Düsseldorf. Parallel zum großen Toten-Hosen-Fest im Rheinstadion zeigt der 75-jährige Punk-Opa Iggy Pop ebenfalls in Düsseldorf, was mit Punk gemeint ist.
Hennes Bender, Ruhrpott-Comedian, fasst es so zusammen: „Während einige von Euch gestern bei den „Toten Hosen“ waren, war ich zeitgleich ein paar Meter entfernt bei einem Punk-Konzert!“ Und weiß Gott, der Mann hat recht. Gewiss, bei Iggy Pop ist mittlerweile der Saal bestuhlt. Man fragt sich allerdings, warum. In der Mitsubishi-Electric-Halle hielt es keinen auf den Sitzen, nach drei Akkorden stürmten die Menschen zur Bühne – und beim dritten Song auf eben diese, so dass der kleine, große Mann aus Michigan im Trubel fast nicht mehr auszumachen war.
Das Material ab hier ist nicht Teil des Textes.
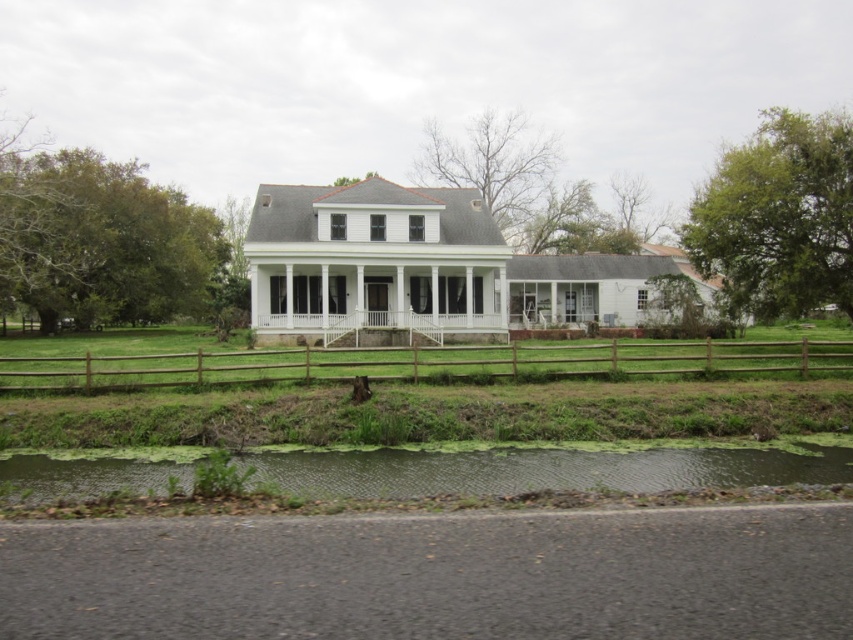
Question: Does green algae-covered pond at lower center lie in front of brown wooden fence at center?

Choices:
 (A) yes
 (B) no

Answer: (A)

Question: Which point appears closest to the camera in this image?

Choices:
 (A) (612, 490)
 (B) (640, 355)

Answer: (A)

Question: Is green algae-covered pond at lower center thinner than brown wooden fence at center?

Choices:
 (A) yes
 (B) no

Answer: (A)

Question: Which point is closer to the camera taking this photo?

Choices:
 (A) (660, 458)
 (B) (772, 346)

Answer: (A)

Question: Does green algae-covered pond at lower center appear under brown wooden fence at center?

Choices:
 (A) no
 (B) yes

Answer: (B)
Aber wer traut sich schon, auf dem Hintern sitzen zu bleiben, wenn da jemand mit 75 Jahren auf die Bühne gehinkt kommt, aber eine Energie verströmt, als wäre Punk gerade erfunden worden und nach 30 Sekunden das schwarze Jackett in die Ecke pfeffert und mit nacktem Oberkörper über die Bühne berserkert als gäbe es kein Morgen. Nun, so hat er ja auch zwei Jahrzehnte gelebt, bis er annähernd vernünftig wurde.
Das Publikum ist mindestens so erschöpft wie der Meister
Egal ob „Five Foot One“ oder etwas mehr: Der Mann hat die Bühnenpräsenz, um das selbst entfesselte Chaos auch wieder zu bändigen: Nach den drei ersten heftigen Einschlägen der anfangs etwas überlauten Band, bittet er die Fans höflich von der Bühne. Es geht mit „The Endless Sea“ kurz besinnlich weiter, um dann mit „Death Trip“ und „Gimme Danger“ wieder auf die Tube zu drücken. Erst nach „Lust for Life“, „The Passenger“ und „I wanna be your dog“ kehrt Ruhe ein: ein knappes Stündchen ist rum und offenbar ist das Publikum mindestens so erschöpft wie der Meister. Es gibt kein großes Zugaben-Gejohle, alle wissen: das war es noch nicht.
So beginnt der musikalisch deutlich spannendere zweite Teil des Abends, an dem die siebenköpfige Band mit ihren zwei Bläsern mehr Raum für Klang und Entfaltung bekommt. Mit „Sister Midnight“ und dem neuen Song „James Bond“ sowie „Hero“ (von den Krautrockern „Neu!“) geborgt, wird es an diesem Abend dann musikalisch deutlich ausgefeilter.
Iggy Pop lässt seine Stimme, die zwischen finsterem Erzählton und kräfigem Punk-Shout wechselt wie kaum eine zweite, tatsächlich richtig singen. Und wenn dann mal ausgerechnet bei „I’m sick of you“, das er nahezu balladesk entfaltet, das Mikro streikt, wird eben in aller Ruhe noch einmal von vorn begonnen.
Insofern endet nach gut anderthalb Stunden ein dramaturgisch ungewöhnlich aufgebautes Konzert mit Eskalation am Anfang und ausgefeilten Klang am Ende. Aber Iggy wäre nicht Iggy und Punk vielleicht doch tot, wenn er nicht zum Finale mit „Search and Destroy“ es noch einmal zerstörerisch laut würde. Für ihn wie für die Fans gilt an diesem Abend: Gesucht, gefunden, aber nicht kaputtzukriegen.